Définition
Un chemin conducteur localisé à travers l’enveloppe ou une paroi — créé par des matériaux, des joints ou des pénétrations — dont la conductivité réduit sensiblement la résistance thermique prévue de l’ensemble et augmente le flux thermique local par rapport aux zones isolées adjacentes.

Principe

Principe
La chaleur suit de préférence les matériaux de conductivité et de continuité supérieures ; lorsqu’un tel trajet traverse ou contourne l’isolation continue, la résistance thermique locale diminue et les flux (statiques et transitoires) se concentrent au point de pont thermique, modifiant les températures de surface et les transferts d’énergie.

Démonstration

Démonstration
Scénario illustratif → Une isolation extérieure continue est interrompue par un linteau métallique apparent reliant la structure intérieure à la façade extérieure. La reconnaissance de cette discontinuité conduit à des actions (poser une rupture thermique ou prolonger l’isolation) et la conséquence est la restauration de la résistance thermique prévue et la réduction du point froid à l’origine d’un risque de condensation.

Mauvaise application

Mauvaise application
Se fier uniquement à la valeur U moyenne d’une paroi en supposant qu’elle intègre tous les flux linéaires ou ponctuels. L’erreur sémantique est d’utiliser un indicateur moyen surfacique alors que la vérification des transmittances linéiques (valeurs psi) ou du contrôle des points de ponts est nécessaire pour évaluer les effets localisés.

Conséquence

Conséquence
Des ponts thermiques non traités augmentent les pertes de chaleur, abaissent les températures de surface intérieures (majorant le risque de condensation et de moisissure), élèvent la consommation énergétique et peuvent provoquer givre ou corrosion aux points froids.

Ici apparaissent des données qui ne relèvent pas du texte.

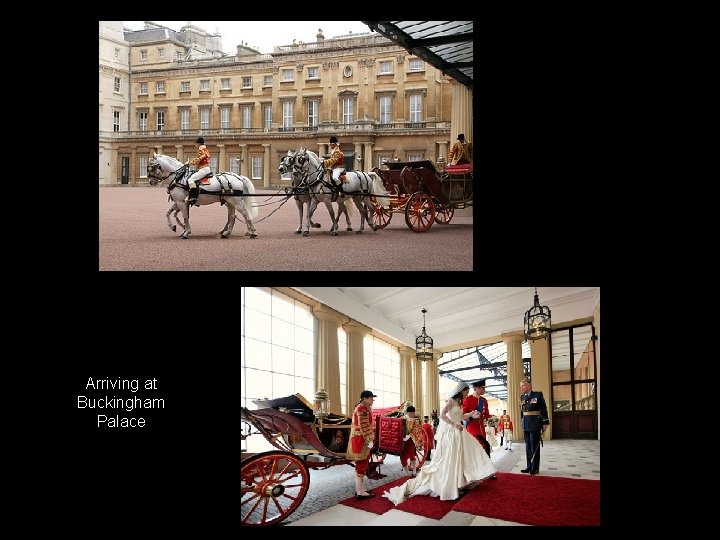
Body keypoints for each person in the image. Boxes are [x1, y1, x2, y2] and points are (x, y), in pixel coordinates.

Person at [382, 381, 496, 504]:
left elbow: (461, 417)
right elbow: (442, 415)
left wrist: (471, 414)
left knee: (465, 456)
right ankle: (449, 483)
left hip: (460, 432)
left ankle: (461, 481)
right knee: (451, 459)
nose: (467, 394)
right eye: (466, 392)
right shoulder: (451, 401)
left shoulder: (459, 402)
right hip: (452, 433)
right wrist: (454, 425)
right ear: (461, 390)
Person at [345, 390, 377, 499]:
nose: (373, 400)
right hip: (361, 439)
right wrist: (370, 439)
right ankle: (360, 492)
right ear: (365, 399)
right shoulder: (362, 408)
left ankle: (360, 489)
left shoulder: (361, 407)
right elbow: (364, 426)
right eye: (371, 398)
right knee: (361, 464)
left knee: (361, 464)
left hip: (359, 438)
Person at [520, 378, 550, 475]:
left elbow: (543, 409)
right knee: (528, 447)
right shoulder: (522, 397)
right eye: (520, 386)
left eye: (523, 386)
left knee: (534, 446)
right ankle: (529, 466)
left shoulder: (537, 395)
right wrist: (522, 422)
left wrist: (545, 422)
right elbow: (522, 412)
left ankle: (535, 468)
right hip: (526, 424)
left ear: (529, 386)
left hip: (535, 424)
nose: (521, 388)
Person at [462, 379, 494, 465]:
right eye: (483, 388)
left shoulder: (484, 401)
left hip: (481, 429)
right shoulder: (468, 400)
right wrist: (471, 418)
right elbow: (463, 415)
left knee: (484, 448)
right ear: (477, 388)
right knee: (482, 446)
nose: (485, 390)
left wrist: (493, 419)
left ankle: (486, 469)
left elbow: (486, 414)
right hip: (472, 428)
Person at [186, 137, 211, 206]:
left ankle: (193, 197)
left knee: (191, 179)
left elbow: (197, 160)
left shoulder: (201, 150)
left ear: (198, 144)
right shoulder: (205, 149)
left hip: (203, 169)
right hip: (205, 168)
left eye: (196, 143)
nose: (195, 145)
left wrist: (189, 163)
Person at [400, 405, 424, 476]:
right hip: (402, 440)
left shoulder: (415, 420)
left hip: (411, 440)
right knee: (403, 457)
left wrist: (409, 435)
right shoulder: (402, 419)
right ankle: (407, 473)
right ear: (408, 413)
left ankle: (414, 470)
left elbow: (416, 429)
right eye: (411, 413)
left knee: (411, 454)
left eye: (413, 413)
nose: (413, 414)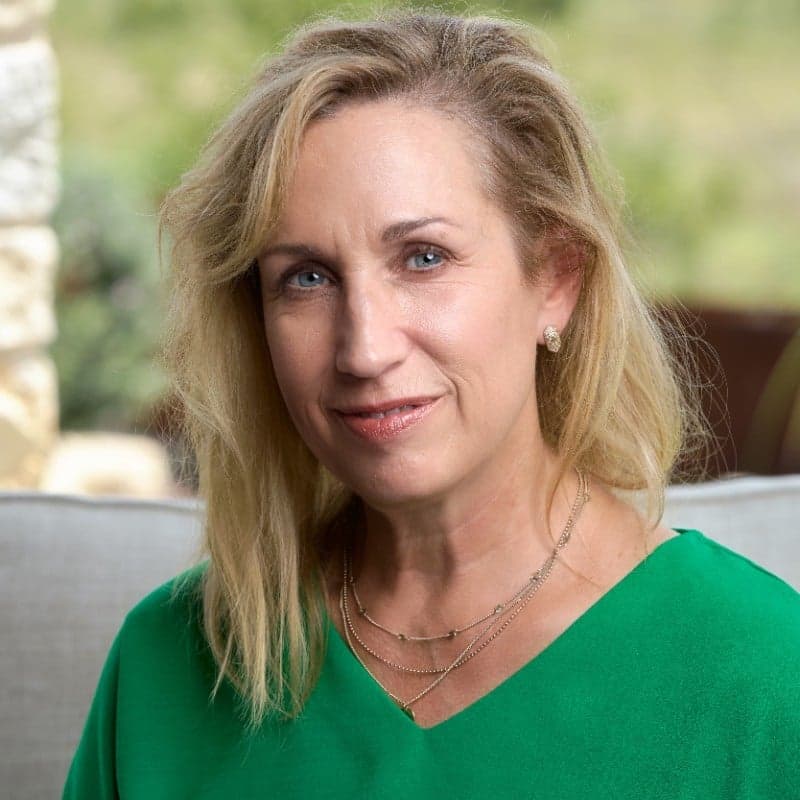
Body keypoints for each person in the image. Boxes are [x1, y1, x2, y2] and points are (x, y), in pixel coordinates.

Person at [63, 8, 800, 798]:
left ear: (556, 280)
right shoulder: (166, 662)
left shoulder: (759, 672)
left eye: (423, 257)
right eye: (306, 277)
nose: (365, 349)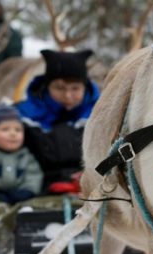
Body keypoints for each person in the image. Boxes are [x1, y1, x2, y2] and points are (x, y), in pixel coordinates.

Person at [15, 49, 99, 193]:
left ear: (85, 88)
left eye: (75, 88)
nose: (68, 95)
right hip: (34, 191)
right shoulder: (23, 113)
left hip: (92, 189)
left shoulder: (100, 115)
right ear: (47, 86)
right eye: (59, 88)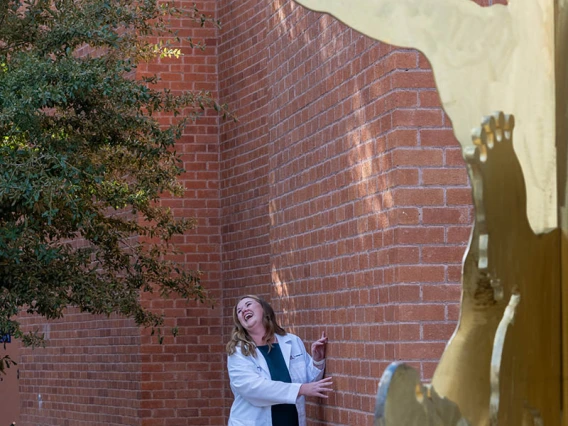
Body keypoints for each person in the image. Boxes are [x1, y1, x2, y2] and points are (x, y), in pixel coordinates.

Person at [226, 295, 333, 426]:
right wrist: (300, 389)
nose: (243, 310)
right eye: (239, 311)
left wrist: (317, 360)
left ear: (264, 309)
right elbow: (254, 389)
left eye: (248, 304)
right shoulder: (238, 352)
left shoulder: (292, 341)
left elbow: (311, 384)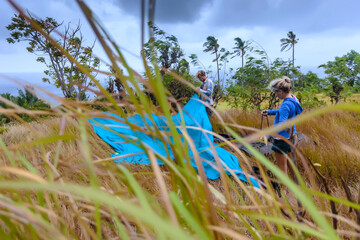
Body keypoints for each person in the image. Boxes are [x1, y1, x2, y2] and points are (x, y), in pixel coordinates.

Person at [262, 76, 303, 176]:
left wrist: (267, 134)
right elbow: (285, 112)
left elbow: (281, 125)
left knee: (281, 169)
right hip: (291, 137)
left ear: (280, 91)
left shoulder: (285, 104)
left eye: (276, 92)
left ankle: (283, 190)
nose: (276, 95)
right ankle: (297, 187)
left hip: (281, 139)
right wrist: (270, 112)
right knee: (292, 165)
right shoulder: (293, 99)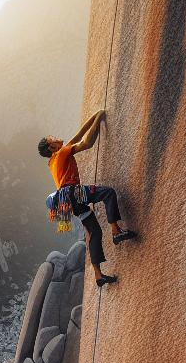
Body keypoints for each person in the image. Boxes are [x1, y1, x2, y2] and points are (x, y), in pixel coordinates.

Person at [38, 109, 137, 287]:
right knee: (108, 193)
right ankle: (116, 230)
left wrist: (97, 117)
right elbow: (87, 143)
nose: (55, 137)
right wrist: (98, 119)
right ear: (51, 147)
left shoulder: (53, 160)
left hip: (69, 202)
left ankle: (98, 275)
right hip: (75, 193)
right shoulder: (61, 154)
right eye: (52, 138)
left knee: (94, 232)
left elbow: (78, 135)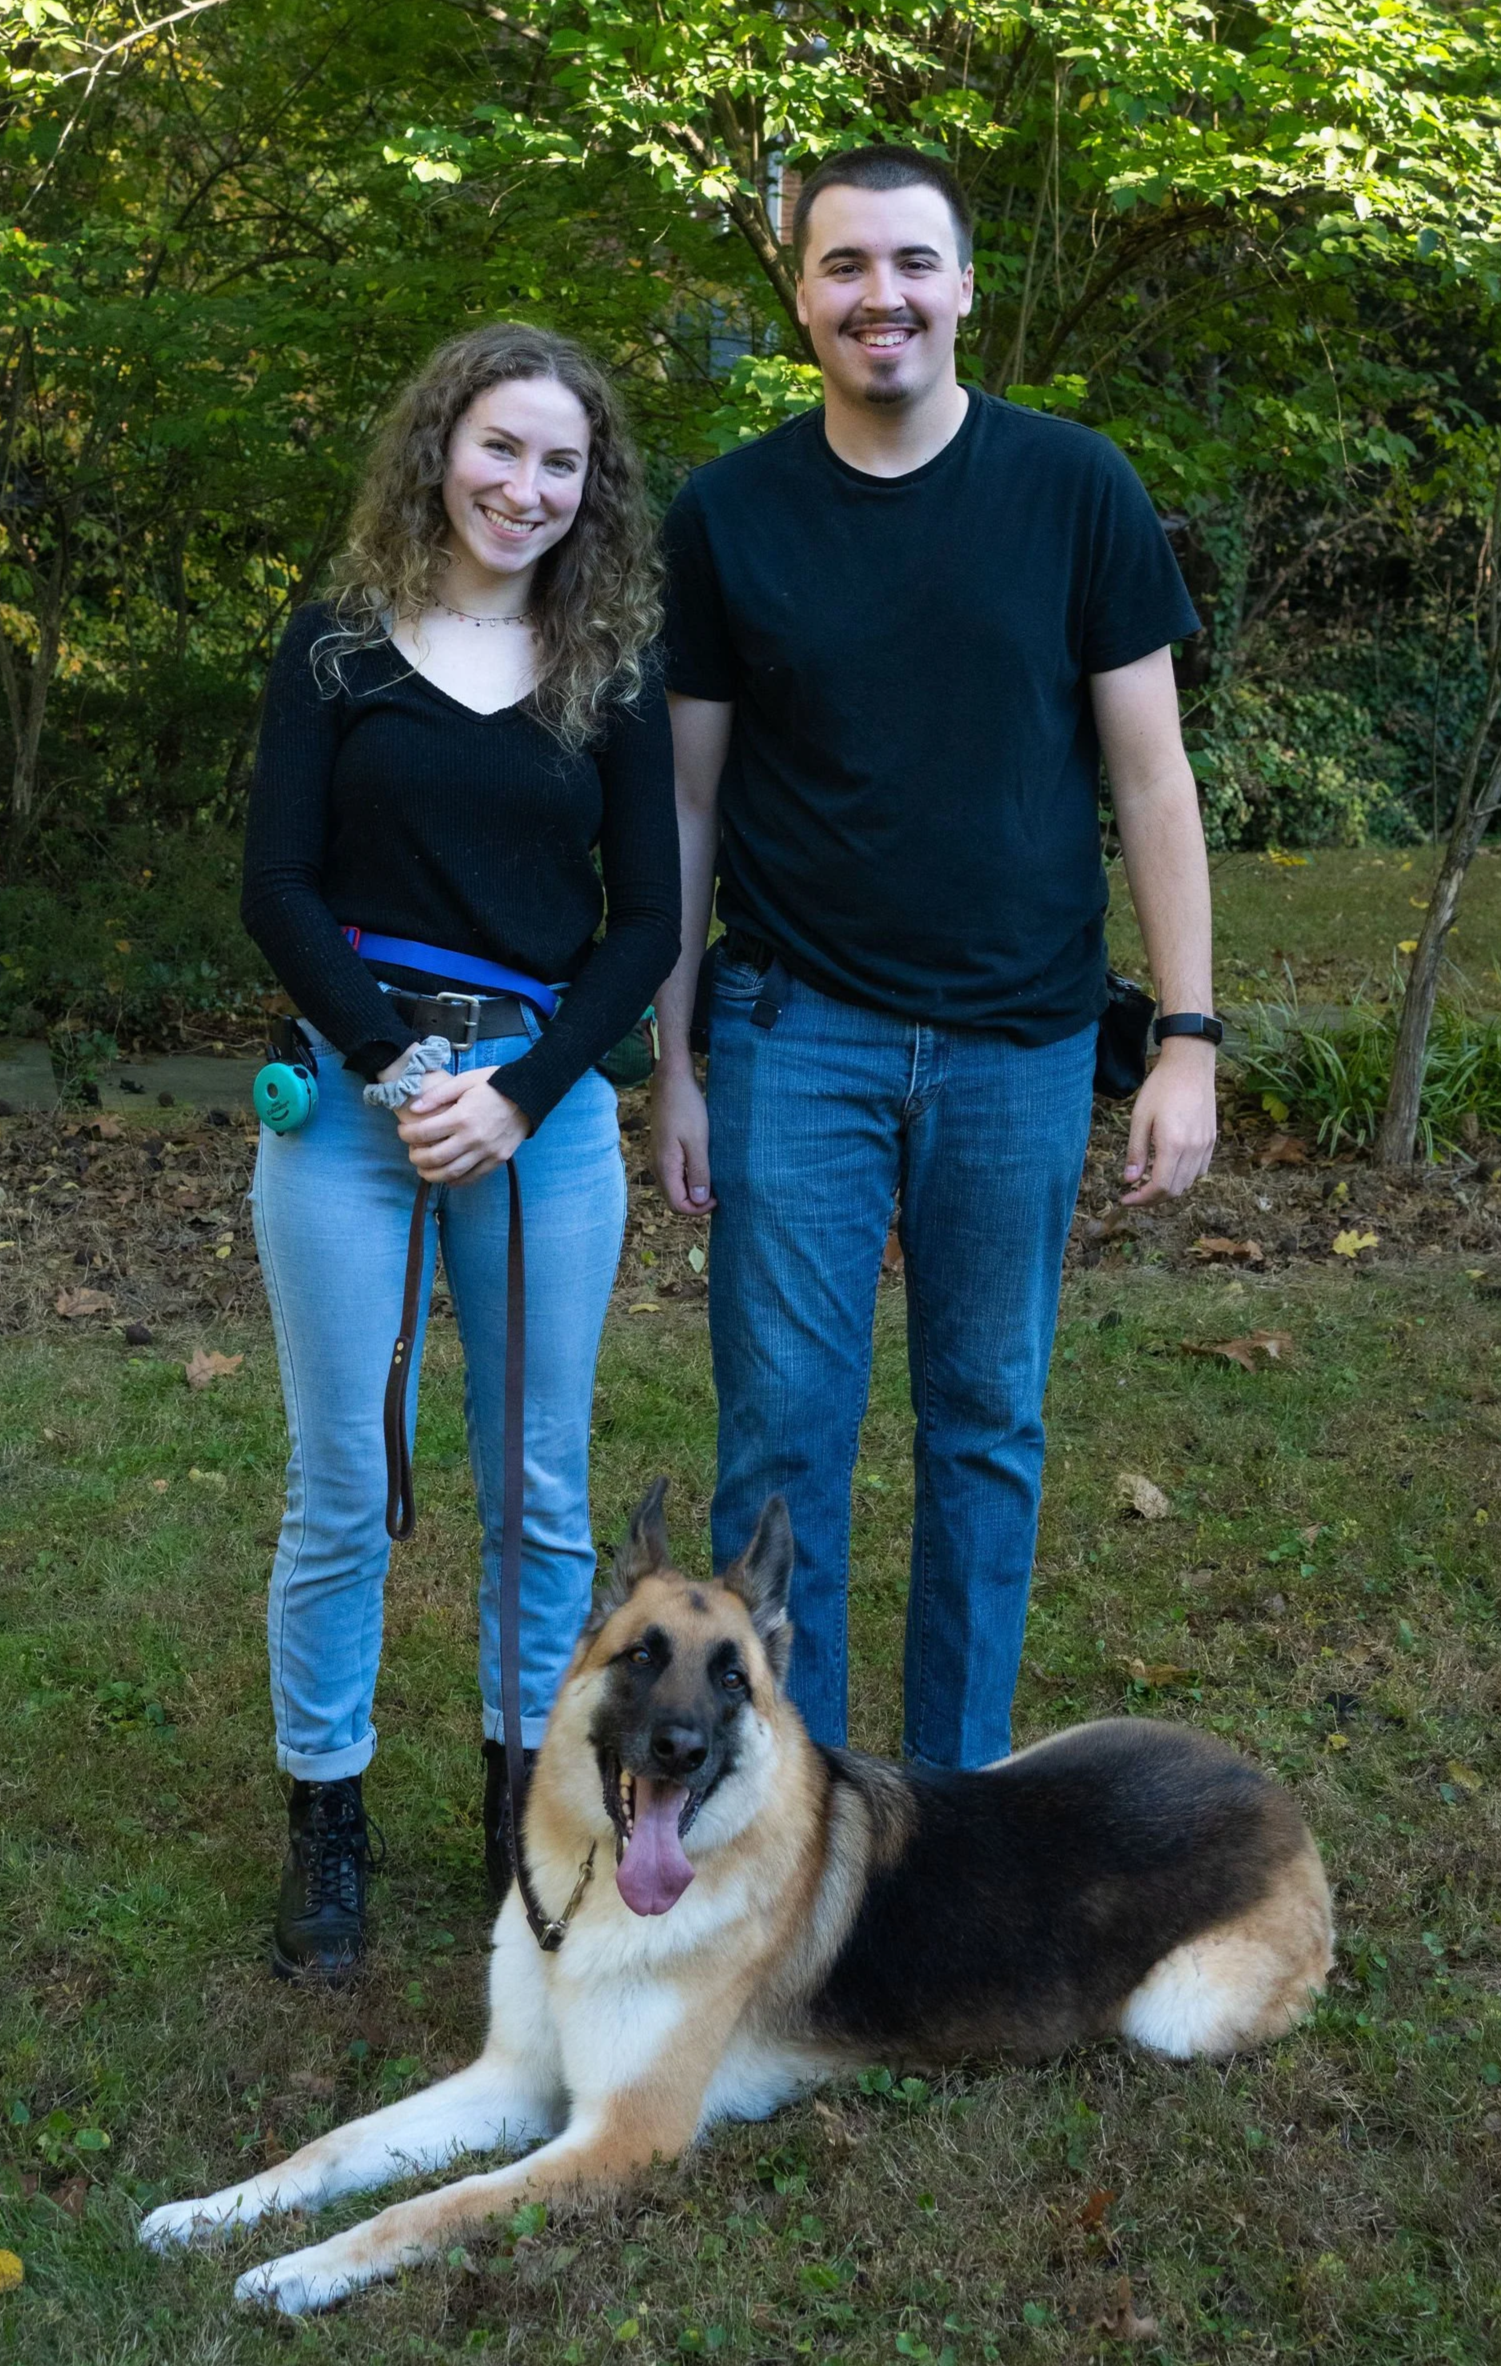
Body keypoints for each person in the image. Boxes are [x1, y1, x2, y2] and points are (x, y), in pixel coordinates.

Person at [651, 147, 1216, 1771]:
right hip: (791, 1034)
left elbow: (1152, 776)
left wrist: (1185, 1036)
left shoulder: (1073, 488)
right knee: (779, 1449)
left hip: (1022, 1046)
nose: (877, 296)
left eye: (911, 263)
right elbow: (688, 801)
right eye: (842, 268)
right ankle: (791, 1816)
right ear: (801, 293)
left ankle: (957, 1811)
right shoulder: (731, 515)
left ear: (964, 286)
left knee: (987, 1435)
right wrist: (674, 1063)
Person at [241, 322, 679, 1983]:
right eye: (500, 447)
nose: (526, 485)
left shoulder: (609, 665)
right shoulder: (339, 644)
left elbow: (647, 921)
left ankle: (524, 1820)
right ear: (440, 447)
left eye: (561, 462)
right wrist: (394, 1058)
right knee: (345, 1486)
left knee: (540, 1493)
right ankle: (328, 1827)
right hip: (352, 1104)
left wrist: (518, 1092)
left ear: (592, 487)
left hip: (544, 1115)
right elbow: (275, 884)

Repérer et réduire les ponts améliore performance thermique et durabilité sans modifier nécessairement l’isolation de masse.

Inversion

Inversion
Lorsque le gradient de température à travers l’enveloppe est faible (par ex. conditions quasi‑isothermes) ou si une stratégie d’isolation continue rend le pont thermiquement négligeable, certains éléments pouvant être considérés comme des ponts n’affectent pas matériellement la performance ; inversement, dans des enveloppes très performantes, de petits ponts peuvent devenir critiques.

Limite

Limite
Clairement inclus : une liaison métallique traversant l’isolation continue et joignant l’intérieur et l’extérieur. Cas limite : le raccord entre panneaux isolés préfabriqués dont la signification dépend du détail de connexion. Clairement exclu : les pertes radiatives par vitrage ou les fuites d’air convectives — mécanismes de transfert distincts, bien qu’ils interagissent parfois avec les ponts.

Tension sémantique

Tension sémantique
Continuité structurelle/pénétrations ↔ Continuité thermique : les exigences de liaison structurelle, de compartimentage feu ou de gestion d’humidité entrent souvent en tension avec l’objectif d’une résistance thermique ininterrompue et exigent une coordination.

Synthèse

Synthèse
Le pont thermique est un phénomène de détail aux conséquences systémiques : sa maîtrise nécessite la quantification des transmittances linéiques et ponctuelles et une conception coordonnée structurelle‑thermique‑feu‑humidité afin qu’un trajet conducteur localisé ne compromette pas la performance globale.